*PROVIDED DATA*:
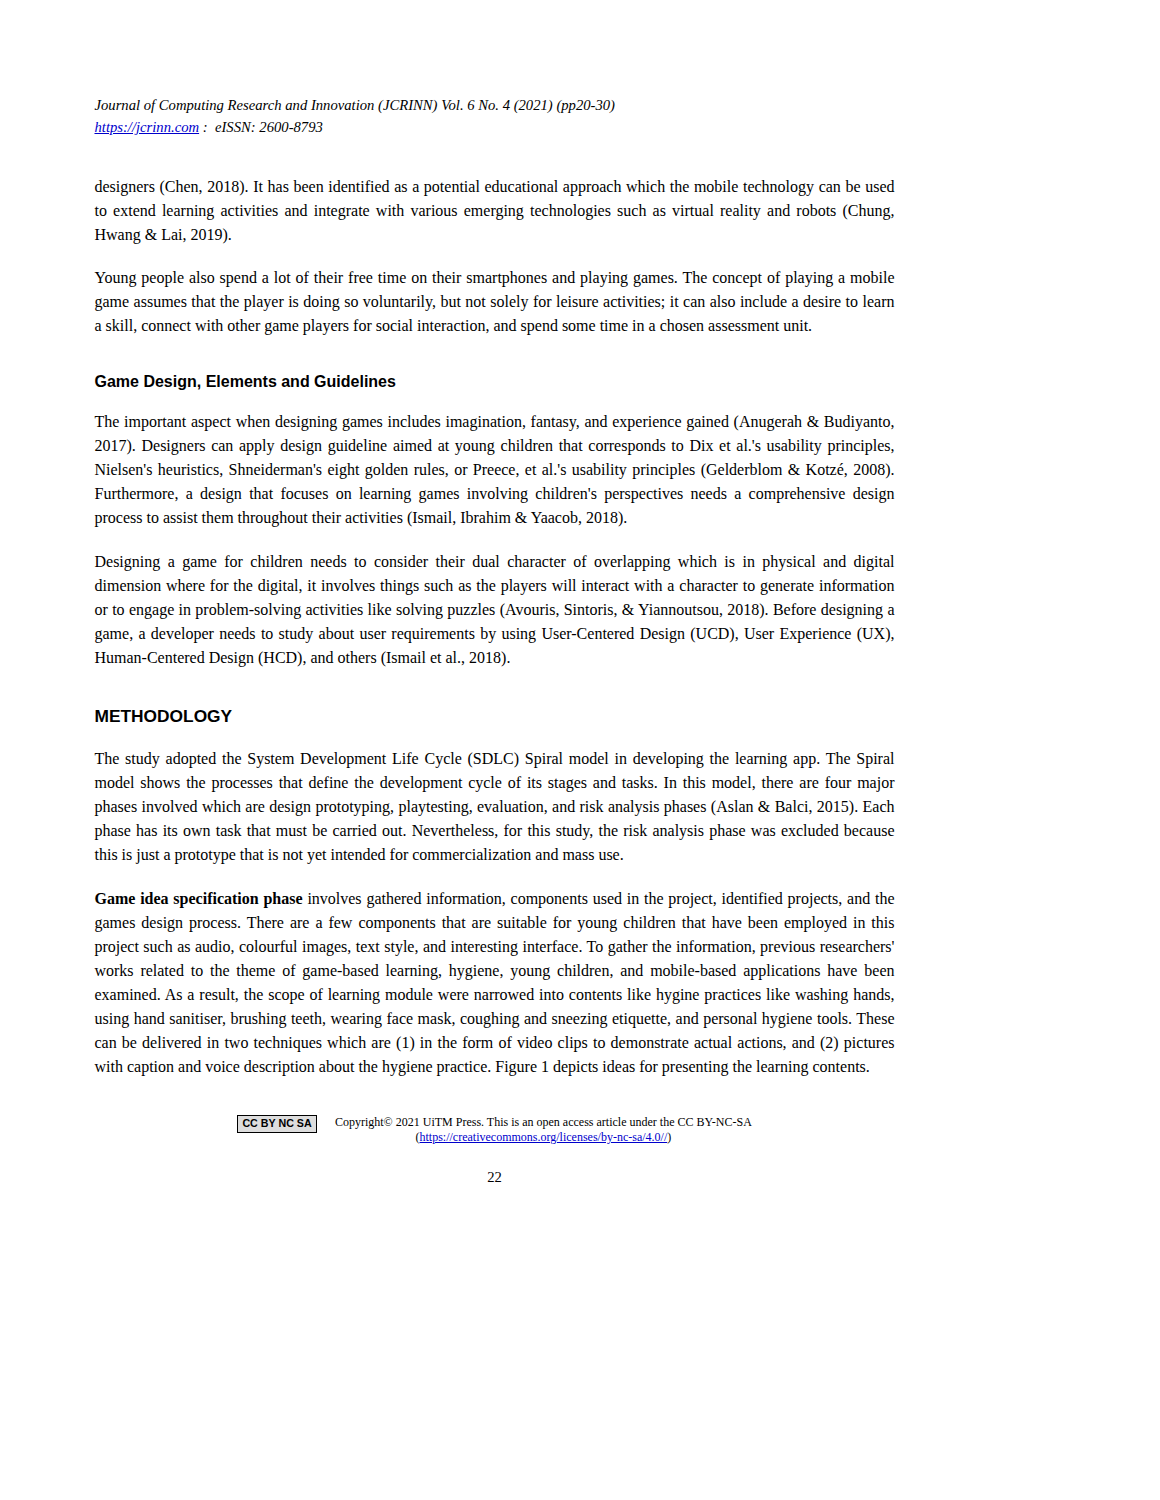Journal of Computing Research and Innovation (JCRINN) Vol. 6 No. 4 (2021) (pp20-30)
https://jcrinn.com : eISSN: 2600-8793
designers (Chen, 2018). It has been identified as a potential educational approach which the mobile technology can be used to extend learning activities and integrate with various emerging technologies such as virtual reality and robots (Chung, Hwang & Lai, 2019).
Young people also spend a lot of their free time on their smartphones and playing games. The concept of playing a mobile game assumes that the player is doing so voluntarily, but not solely for leisure activities; it can also include a desire to learn a skill, connect with other game players for social interaction, and spend some time in a chosen assessment unit.
Game Design, Elements and Guidelines
The important aspect when designing games includes imagination, fantasy, and experience gained (Anugerah & Budiyanto, 2017). Designers can apply design guideline aimed at young children that corresponds to Dix et al.'s usability principles, Nielsen's heuristics, Shneiderman's eight golden rules, or Preece, et al.'s usability principles (Gelderblom & Kotzé, 2008). Furthermore, a design that focuses on learning games involving children's perspectives needs a comprehensive design process to assist them throughout their activities (Ismail, Ibrahim & Yaacob, 2018).
Designing a game for children needs to consider their dual character of overlapping which is in physical and digital dimension where for the digital, it involves things such as the players will interact with a character to generate information or to engage in problem-solving activities like solving puzzles (Avouris, Sintoris, & Yiannoutsou, 2018). Before designing a game, a developer needs to study about user requirements by using User-Centered Design (UCD), User Experience (UX), Human-Centered Design (HCD), and others (Ismail et al., 2018).
Methodology
The study adopted the System Development Life Cycle (SDLC) Spiral model in developing the learning app. The Spiral model shows the processes that define the development cycle of its stages and tasks. In this model, there are four major phases involved which are design prototyping, playtesting, evaluation, and risk analysis phases (Aslan & Balci, 2015). Each phase has its own task that must be carried out. Nevertheless, for this study, the risk analysis phase was excluded because this is just a prototype that is not yet intended for commercialization and mass use.
Game idea specification phase involves gathered information, components used in the project, identified projects, and the games design process. There are a few components that are suitable for young children that have been employed in this project such as audio, colourful images, text style, and interesting interface. To gather the information, previous researchers' works related to the theme of game-based learning, hygiene, young children, and mobile-based applications have been examined. As a result, the scope of learning module were narrowed into contents like hygine practices like washing hands, using hand sanitiser, brushing teeth, wearing face mask, coughing and sneezing etiquette, and personal hygiene tools. These can be delivered in two techniques which are (1) in the form of video clips to demonstrate actual actions, and (2) pictures with caption and voice description about the hygiene practice. Figure 1 depicts ideas for presenting the learning contents.
CC BY NC SA Copyright© 2021 UiTM Press. This is an open access article under the CC BY-NC-SA
(https://creativecommons.org/licenses/by-nc-sa/4.0//)
22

*EXERCISE REQUIREMENTS*: Your copy of the listing should match it exactly, apart from the pictures, which are left out.

*REPLY TO THE TASK*:
Journal of Computing Research and Innovation (JCRINN) Vol. 6 No. 4 (2021) (pp20-30)
https://jcrinn.com : eISSN: 2600-8793
designers (Chen, 2018). It has been identified as a potential educational approach which the mobile technology can be used to extend learning activities and integrate with various emerging technologies such as virtual reality and robots (Chung, Hwang & Lai, 2019).
Young people also spend a lot of their free time on their smartphones and playing games. The concept of playing a mobile game assumes that the player is doing so voluntarily, but not solely for leisure activities; it can also include a desire to learn a skill, connect with other game players for social interaction, and spend some time in a chosen assessment unit.
Game Design, Elements and Guidelines
The important aspect when designing games includes imagination, fantasy, and experience gained (Anugerah & Budiyanto, 2017). Designers can apply design guideline aimed at young children that corresponds to Dix et al.'s usability principles, Nielsen's heuristics, Shneiderman's eight golden rules, or Preece, et al.'s usability principles (Gelderblom & Kotzé, 2008). Furthermore, a design that focuses on learning games involving children's perspectives needs a comprehensive design process to assist them throughout their activities (Ismail, Ibrahim & Yaacob, 2018).
Designing a game for children needs to consider their dual character of overlapping which is in physical and digital dimension where for the digital, it involves things such as the players will interact with a character to generate information or to engage in problem-solving activities like solving puzzles (Avouris, Sintoris, & Yiannoutsou, 2018). Before designing a game, a developer needs to study about user requirements by using User-Centered Design (UCD), User Experience (UX), Human-Centered Design (HCD), and others (Ismail et al., 2018).
Methodology
The study adopted the System Development Life Cycle (SDLC) Spiral model in developing the learning app. The Spiral model shows the processes that define the development cycle of its stages and tasks. In this model, there are four major phases involved which are design prototyping, playtesting, evaluation, and risk analysis phases (Aslan & Balci, 2015). Each phase has its own task that must be carried out. Nevertheless, for this study, the risk analysis phase was excluded because this is just a prototype that is not yet intended for commercialization and mass use.
Game idea specification phase involves gathered information, components used in the project, identified projects, and the games design process. There are a few components that are suitable for young children that have been employed in this project such as audio, colourful images, text style, and interesting interface. To gather the information, previous researchers' works related to the theme of game-based learning, hygiene, young children, and mobile-based applications have been examined. As a result, the scope of learning module were narrowed into contents like hygine practices like washing hands, using hand sanitiser, brushing teeth, wearing face mask, coughing and sneezing etiquette, and personal hygiene tools. These can be delivered in two techniques which are (1) in the form of video clips to demonstrate actual actions, and (2) pictures with caption and voice description about the hygiene practice. Figure 1 depicts ideas for presenting the learning contents.
CC BY NC SA Copyright© 2021 UiTM Press. This is an open access article under the CC BY-NC-SA
(https://creativecommons.org/licenses/by-nc-sa/4.0//)
22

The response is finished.